▸ **Required action A**
Answer these questions from the enterprise registration text, marking each answer with the same numeral as its question:
(i) Whose General Principles does Article 1 cite?
(ii) What license do enterprises receive under Article 3 once their registration applications are examined and approved?
(iii) Under Article 5, which body examines and approves the registration of national corporations set up with State Council approval?
▸ **Required action B**
Restate the enterprise registration text from "(6) other enterprises" to "in business operations.", replacing "Business Licenses" with "Business Certificates".
▸ **Required action C**
List every aim that Article 1 of the enterprise registration text gives for formulating the Regulations.

▸ **Selected passage**

════════

Chapter I General Provisions

Article 1 In accordance with relevant provisions of the General Principles of the Civil Law of the People's Republic of China, the present Regulations are formulated with a view to establishing a system for controlling the registration of enterprises as legal persons, confirming their status as such, safeguarding their legitimate rights and interests, stamping out illegal business operations, and preserving social and economic order.

Article 2 Any of the following enterprises which are qualified as legal persons shall register as such in accordance with the relevant provisions of the present Regulations:

(1) enterprises owned by the whole people;

(2) enterprises under collective ownership;

(3) jointly operated enterprises;

(4) Chinese-foreign equity joint ventures, Chinese-foreign contractual joint ventures and foreign-capital enterprises established within the territory of the People's Republic of China;

(5) privately operated enterprises;

(6) other enterprises required by the law to register as legal persons.

Article 3 Those enterprises applying for registration as legal persons shall be given Business Licenses for Enterprises as Legal Persons and the status of legal persons when their applications for registration have been examined and approved by the authorities in charge of the registration of enterprises as legal persons and their legitimate rights and interests shall be protected by laws of the State.

Those enterprises, which are required by law to register as legal persons but which have not gone through the procedures of examination and approval registration by the authorities in charge of the registration of enterprises as legal persons, shall not be allowed to engage in business operations.

Chapter II Registration Authorities

Article 4 The authorities in charge of the registration of enterprises as legal persons (hereinafter referred to as the registration authorities) are the State Administration for Industry and Commerce and administrative departments for industry and commerce at various levels. Registration authorities at various levels shall perform their functions according to law under the leadership of higher registration authorities and be free from unlawful interference.

Article 5 The registration of national corporations, enterprise groups and corporations handling import-export business set up with the approval of the State Council or departments authorized by the State Council shall be examined and approved by the State Administration for Industry and Commerce. The registration of Chinese-foreign equity joint ventures, Chinese-foreign contractual joint ventures and foreign-capital enterprises shall be examined and approved by the State Administration for Industry and Commerce or by local administrative departments for industry and commerce authorized by the State Administration for Industry and Commerce.

════════

▸ **Data block**
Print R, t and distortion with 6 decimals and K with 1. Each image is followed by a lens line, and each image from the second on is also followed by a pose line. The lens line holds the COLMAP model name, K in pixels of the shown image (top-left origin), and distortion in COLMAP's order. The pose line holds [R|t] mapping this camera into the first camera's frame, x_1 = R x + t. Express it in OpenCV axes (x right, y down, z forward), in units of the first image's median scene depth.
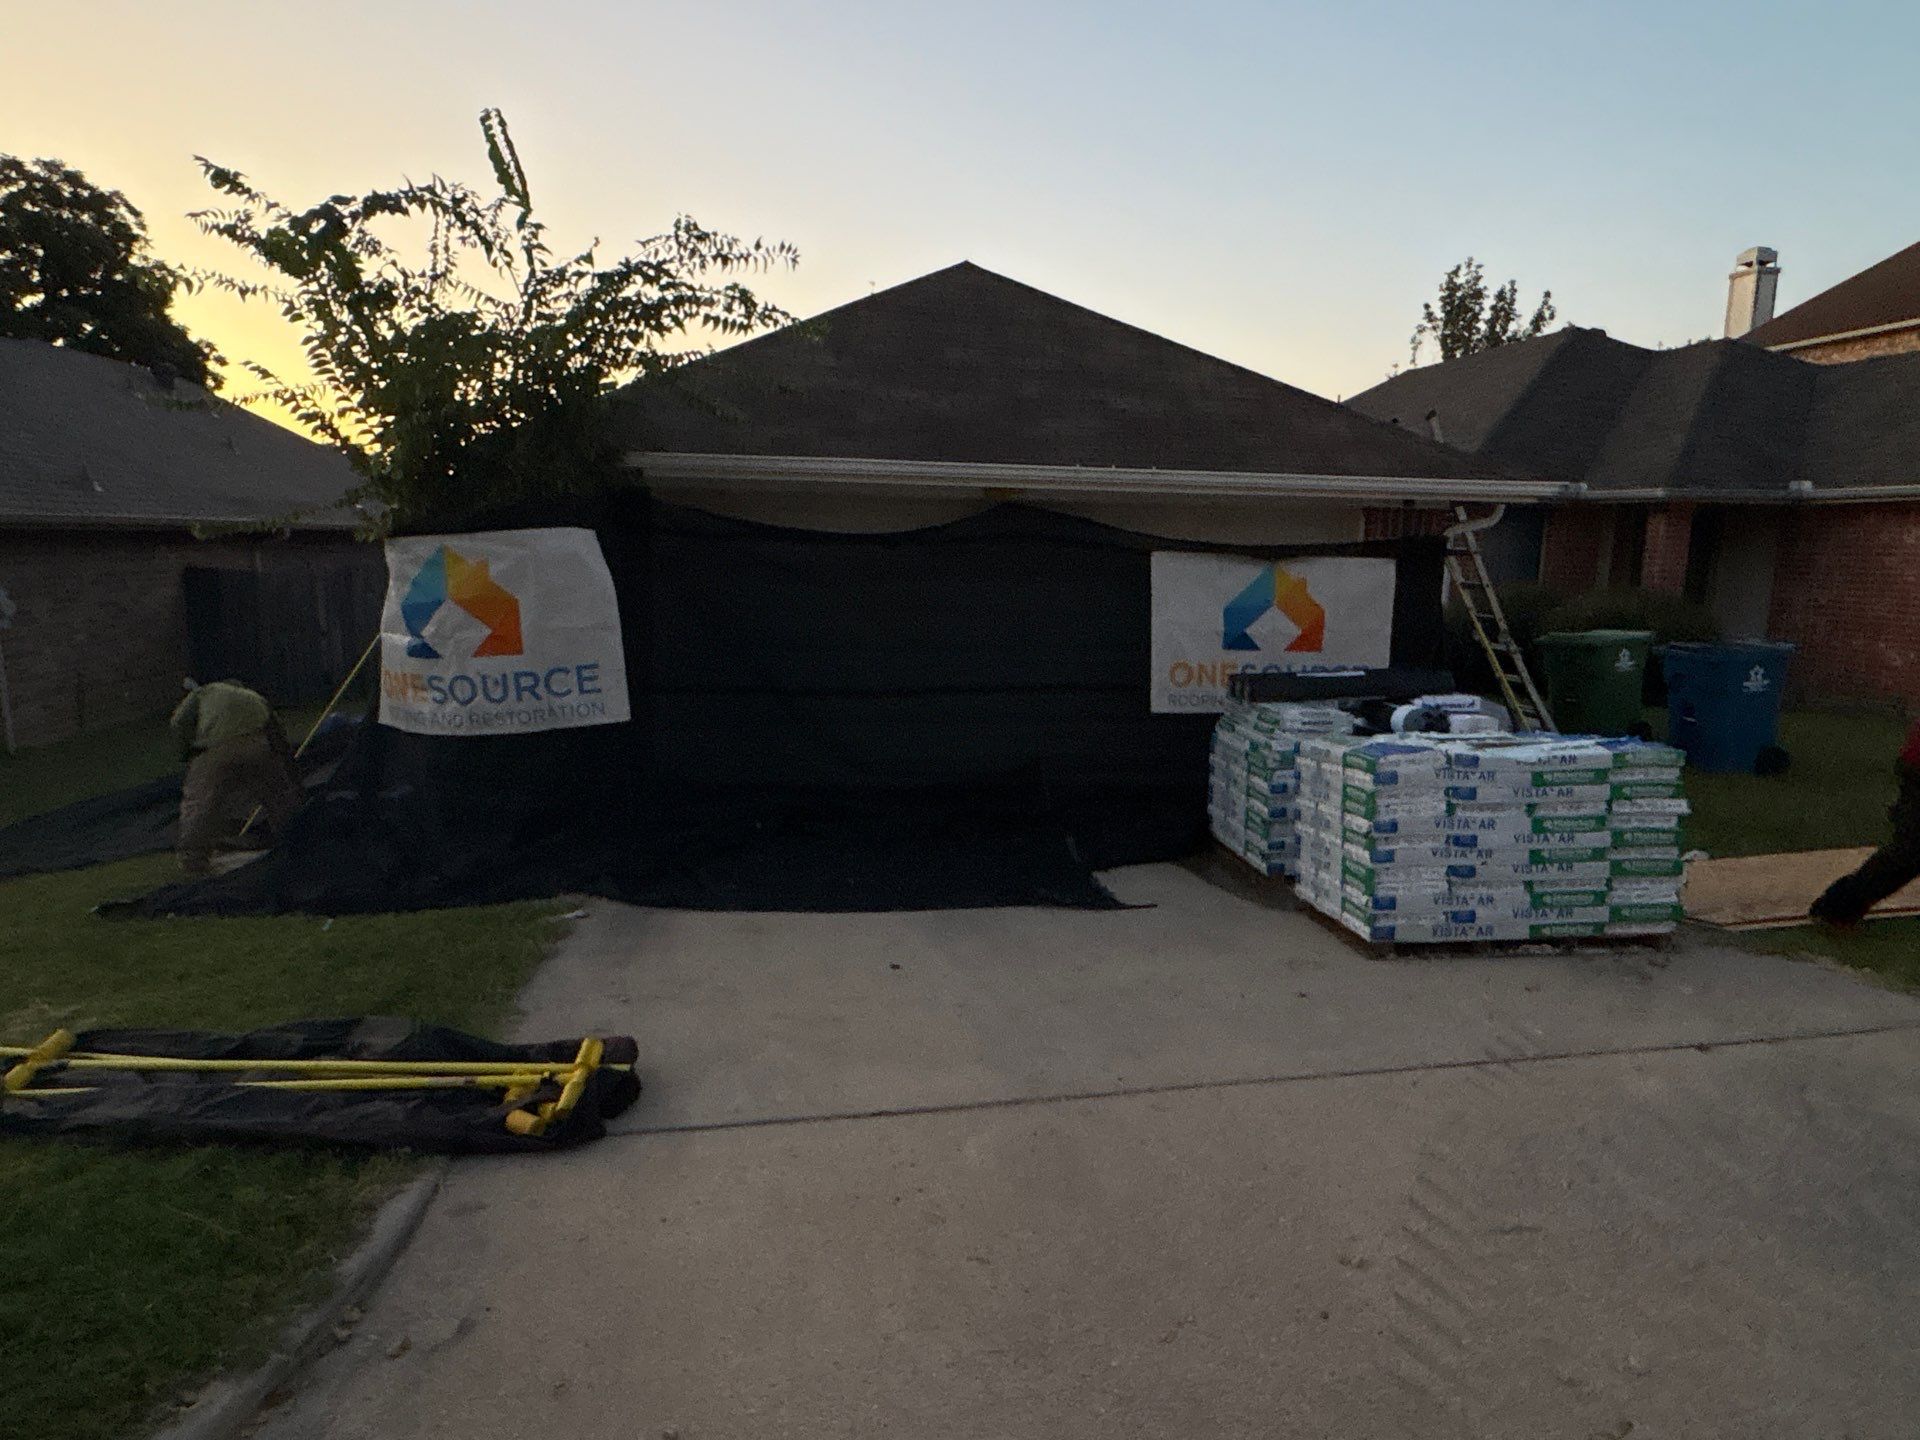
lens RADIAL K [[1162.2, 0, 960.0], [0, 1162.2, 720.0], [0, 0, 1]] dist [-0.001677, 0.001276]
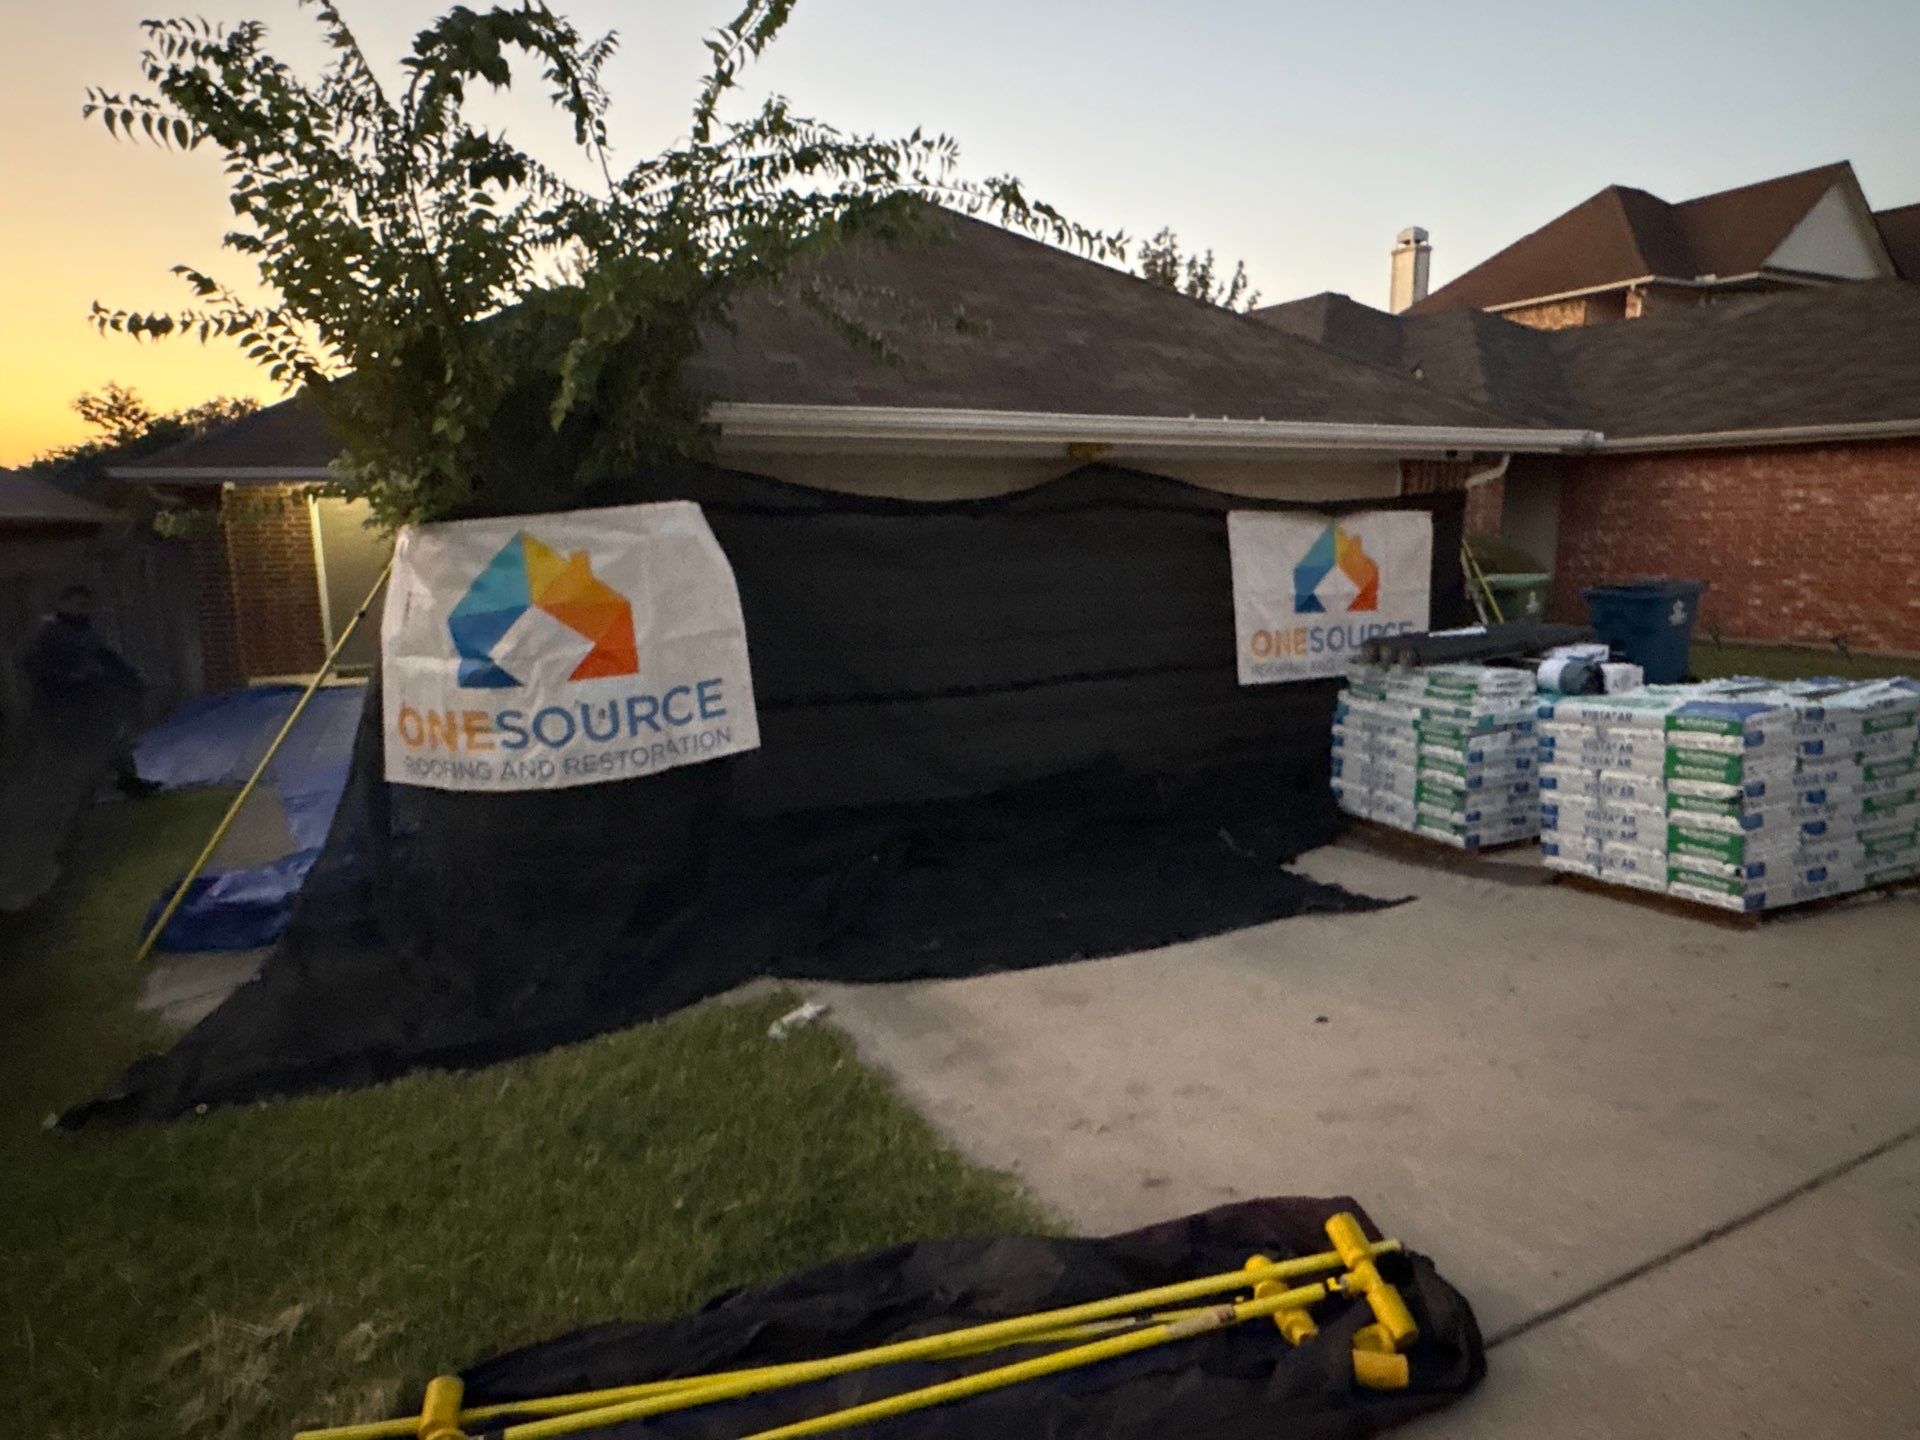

════════

▸ **Task answer A**
(i) The General Principles of the Civil Law of the People's Republic of China.
(ii) Business Licenses for Enterprises as Legal Persons.
(iii) The State Administration for Industry and Commerce.

▸ **Task answer B**
(6) other enterprises required by the law to register as legal persons.

Article 3 Those enterprises applying for registration as legal persons shall be given Business Certificates for Enterprises as Legal Persons and the status of legal persons when their applications for registration have been examined and approved by the authorities in charge of the registration of enterprises as legal persons and their legitimate rights and interests shall be protected by laws of the State.

Those enterprises, which are required by law to register as legal persons but which have not gone through the procedures of examination and approval registration by the authorities in charge of the registration of enterprises as legal persons, shall not be allowed to engage in business operations.

▸ **Task answer C**
- establishing a system for controlling the registration of enterprises as legal persons
- confirming their status as such
- safeguarding their legitimate rights and interests
- stamping out illegal business operations
- preserving social and economic order